**What this task involves**
Produce one exact copy of the records, no pictures.

(Dataset entries)
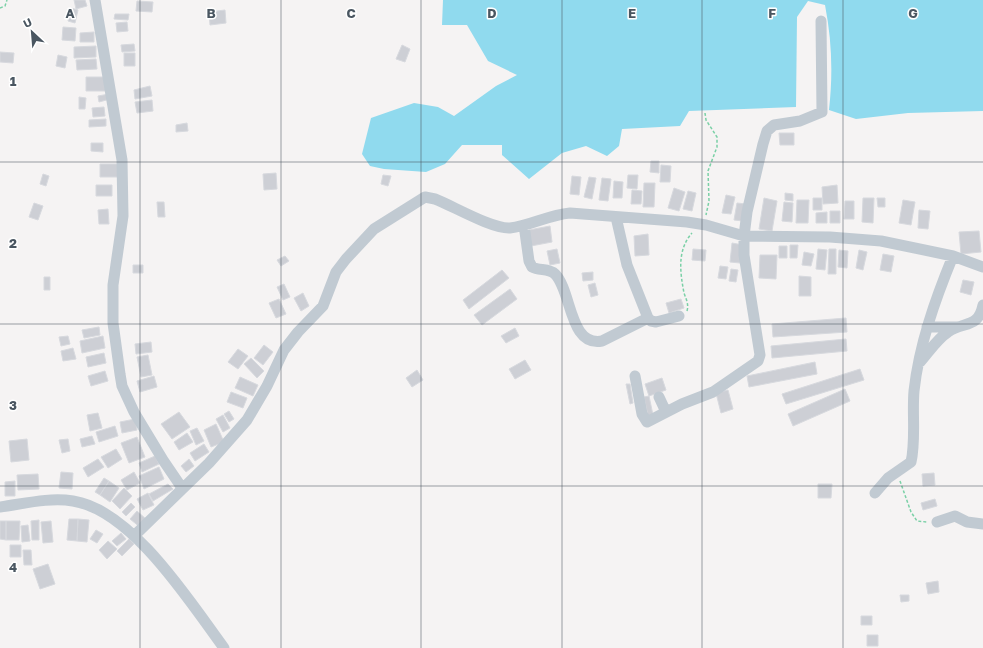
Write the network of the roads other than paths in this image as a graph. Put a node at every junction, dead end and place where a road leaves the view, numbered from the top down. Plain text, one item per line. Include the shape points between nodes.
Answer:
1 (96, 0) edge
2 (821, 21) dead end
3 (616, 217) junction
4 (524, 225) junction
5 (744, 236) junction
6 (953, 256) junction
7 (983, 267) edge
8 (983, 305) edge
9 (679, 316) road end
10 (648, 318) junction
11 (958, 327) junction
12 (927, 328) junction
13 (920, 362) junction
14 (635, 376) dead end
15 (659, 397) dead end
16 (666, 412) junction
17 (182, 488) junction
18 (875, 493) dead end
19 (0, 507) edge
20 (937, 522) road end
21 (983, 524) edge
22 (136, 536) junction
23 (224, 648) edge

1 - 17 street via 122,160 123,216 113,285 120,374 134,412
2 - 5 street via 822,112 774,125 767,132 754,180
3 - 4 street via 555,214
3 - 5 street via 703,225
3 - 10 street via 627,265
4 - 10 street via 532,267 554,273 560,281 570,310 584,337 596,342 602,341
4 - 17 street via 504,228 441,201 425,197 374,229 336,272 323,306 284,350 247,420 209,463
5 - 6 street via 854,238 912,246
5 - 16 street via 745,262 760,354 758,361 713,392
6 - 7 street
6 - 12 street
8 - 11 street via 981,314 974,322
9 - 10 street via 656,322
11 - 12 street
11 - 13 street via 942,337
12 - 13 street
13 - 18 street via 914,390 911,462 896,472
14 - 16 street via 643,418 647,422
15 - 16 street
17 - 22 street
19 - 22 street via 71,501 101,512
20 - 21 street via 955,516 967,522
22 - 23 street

**Expected answer**
Write the network of the roads other than paths in this image as a graph. Put a node at every junction, dead end and place where a road leaves the view, numbered from the top down. Plain text, one item per line. Include the shape points between nodes.
Answer:
1 (96, 0) edge
2 (821, 21) dead end
3 (616, 217) junction
4 (524, 225) junction
5 (744, 236) junction
6 (953, 256) junction
7 (983, 267) edge
8 (983, 305) edge
9 (679, 316) road end
10 (648, 318) junction
11 (958, 327) junction
12 (927, 328) junction
13 (920, 362) junction
14 (635, 376) dead end
15 (659, 397) dead end
16 (666, 412) junction
17 (182, 488) junction
18 (875, 493) dead end
19 (0, 507) edge
20 (937, 522) road end
21 (983, 524) edge
22 (136, 536) junction
23 (224, 648) edge

1 - 17 street via 122,160 123,216 113,285 120,374 134,412
2 - 5 street via 822,112 774,125 767,132 754,180
3 - 4 street via 555,214
3 - 5 street via 703,225
3 - 10 street via 627,265
4 - 10 street via 532,267 554,273 560,281 570,310 584,337 596,342 602,341
4 - 17 street via 504,228 441,201 425,197 374,229 336,272 323,306 284,350 247,420 209,463
5 - 6 street via 854,238 912,246
5 - 16 street via 745,262 760,354 758,361 713,392
6 - 7 street
6 - 12 street
8 - 11 street via 981,314 974,322
9 - 10 street via 656,322
11 - 12 street
11 - 13 street via 942,337
12 - 13 street
13 - 18 street via 914,390 911,462 896,472
14 - 16 street via 643,418 647,422
15 - 16 street
17 - 22 street
19 - 22 street via 71,501 101,512
20 - 21 street via 955,516 967,522
22 - 23 street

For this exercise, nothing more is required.